Manipulation of molecular aggregation and supramolecular structure using self-assembled lithium mixed-anion complexes

Abstract

A set of zero-, one-, two-, and three-dimensional materials have been synthesized by systematically varying the stoichiometry of the two components 2,4,6-Me₃-C₆H₂OLi (ArOLi) and Me₂N(CH₂)₂OLi (ROLi) within single aggregates, while using 1,4-dioxane (diox) as a ditopic linker. The homoleptic complex [{(ArOLi)₄·(diox)₂}⊃3(diox)]_∞1 forms a 3D diamondoid extended structure, where Li₄O₄ cubanes act as tetrahedral nodes. Attempts to rationally alter the dimensionality of the network through the sequential replacement of ArOLi vertices by potentially chelating ROLi units have succeeded. The mixed-anion complexes [{(ROLi)(ArOLi)₃·(diox)_1.5}⊃1/2(C₆H₁₄)]_∞2 and [(ROLi)₄(ArOLi)₂·(diox)]_∞4, adopt 2D hexagonal net and 1D chain structures respectively.

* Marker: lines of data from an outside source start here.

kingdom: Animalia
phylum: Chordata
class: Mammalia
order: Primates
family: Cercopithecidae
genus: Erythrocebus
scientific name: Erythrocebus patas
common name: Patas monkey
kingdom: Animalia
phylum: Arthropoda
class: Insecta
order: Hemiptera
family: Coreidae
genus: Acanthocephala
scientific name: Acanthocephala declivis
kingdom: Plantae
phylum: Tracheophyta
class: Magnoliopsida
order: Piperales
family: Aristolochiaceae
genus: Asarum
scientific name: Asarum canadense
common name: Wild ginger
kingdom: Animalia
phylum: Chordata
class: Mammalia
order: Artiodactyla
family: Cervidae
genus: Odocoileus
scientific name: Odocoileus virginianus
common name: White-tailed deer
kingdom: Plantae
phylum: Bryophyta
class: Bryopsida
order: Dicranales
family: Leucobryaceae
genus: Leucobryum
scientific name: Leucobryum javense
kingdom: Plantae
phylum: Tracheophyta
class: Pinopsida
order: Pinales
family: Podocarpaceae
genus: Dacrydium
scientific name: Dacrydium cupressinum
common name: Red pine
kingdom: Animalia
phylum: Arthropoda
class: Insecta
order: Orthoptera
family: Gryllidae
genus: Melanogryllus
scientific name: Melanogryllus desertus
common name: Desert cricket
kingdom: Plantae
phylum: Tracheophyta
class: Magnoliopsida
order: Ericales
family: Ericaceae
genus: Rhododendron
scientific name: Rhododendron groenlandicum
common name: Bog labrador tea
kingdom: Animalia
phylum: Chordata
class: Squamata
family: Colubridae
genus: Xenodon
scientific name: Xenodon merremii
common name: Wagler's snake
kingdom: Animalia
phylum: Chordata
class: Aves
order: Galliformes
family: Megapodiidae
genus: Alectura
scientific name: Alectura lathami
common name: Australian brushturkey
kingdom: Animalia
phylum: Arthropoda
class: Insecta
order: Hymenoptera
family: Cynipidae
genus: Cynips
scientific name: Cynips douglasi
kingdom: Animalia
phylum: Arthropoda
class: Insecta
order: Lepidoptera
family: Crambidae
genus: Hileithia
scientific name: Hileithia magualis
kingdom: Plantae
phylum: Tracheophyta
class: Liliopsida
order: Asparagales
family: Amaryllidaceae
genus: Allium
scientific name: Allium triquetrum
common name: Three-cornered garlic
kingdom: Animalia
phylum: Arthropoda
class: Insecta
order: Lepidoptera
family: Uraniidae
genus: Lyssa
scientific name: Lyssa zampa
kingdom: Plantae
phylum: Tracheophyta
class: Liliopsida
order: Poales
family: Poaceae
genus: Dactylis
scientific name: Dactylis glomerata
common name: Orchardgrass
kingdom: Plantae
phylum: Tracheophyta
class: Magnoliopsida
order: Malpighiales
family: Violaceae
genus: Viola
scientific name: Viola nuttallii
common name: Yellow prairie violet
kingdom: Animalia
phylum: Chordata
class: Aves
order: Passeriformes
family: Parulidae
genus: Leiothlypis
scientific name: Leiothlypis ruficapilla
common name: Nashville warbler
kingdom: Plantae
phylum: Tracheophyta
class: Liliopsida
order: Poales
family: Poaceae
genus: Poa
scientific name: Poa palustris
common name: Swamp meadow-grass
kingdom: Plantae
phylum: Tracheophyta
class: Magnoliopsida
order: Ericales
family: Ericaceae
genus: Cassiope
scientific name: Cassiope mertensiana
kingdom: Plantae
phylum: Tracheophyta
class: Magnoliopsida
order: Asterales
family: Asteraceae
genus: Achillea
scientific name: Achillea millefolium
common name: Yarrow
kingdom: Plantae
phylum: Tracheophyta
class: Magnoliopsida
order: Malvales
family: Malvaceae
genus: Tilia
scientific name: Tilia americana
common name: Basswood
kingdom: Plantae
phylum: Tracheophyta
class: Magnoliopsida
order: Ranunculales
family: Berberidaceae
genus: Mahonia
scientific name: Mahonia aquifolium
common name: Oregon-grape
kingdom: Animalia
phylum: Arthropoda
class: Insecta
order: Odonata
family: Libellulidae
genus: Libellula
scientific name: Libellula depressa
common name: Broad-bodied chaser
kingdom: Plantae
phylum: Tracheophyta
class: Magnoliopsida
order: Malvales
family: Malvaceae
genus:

Furthermore, the two complexes [{(ROLi)₃(ArOLi)₃·(diox)_0.5}(C₆H₁₄)]_∞3 and [(ROLi)₅(ArOLi)·(diox)_0.5]_∞5 both form unusual 0D molecular dumbbell structures in the solid state. Incorporation of multiple ROLi units in the mixed-anion complexes not only results in reducing the number of possible sites for polymer extension through chelation, but also changes the aggregation state of the building block from tetrametallic Li₄O₄ units to hexametallic Li₆O₆ units.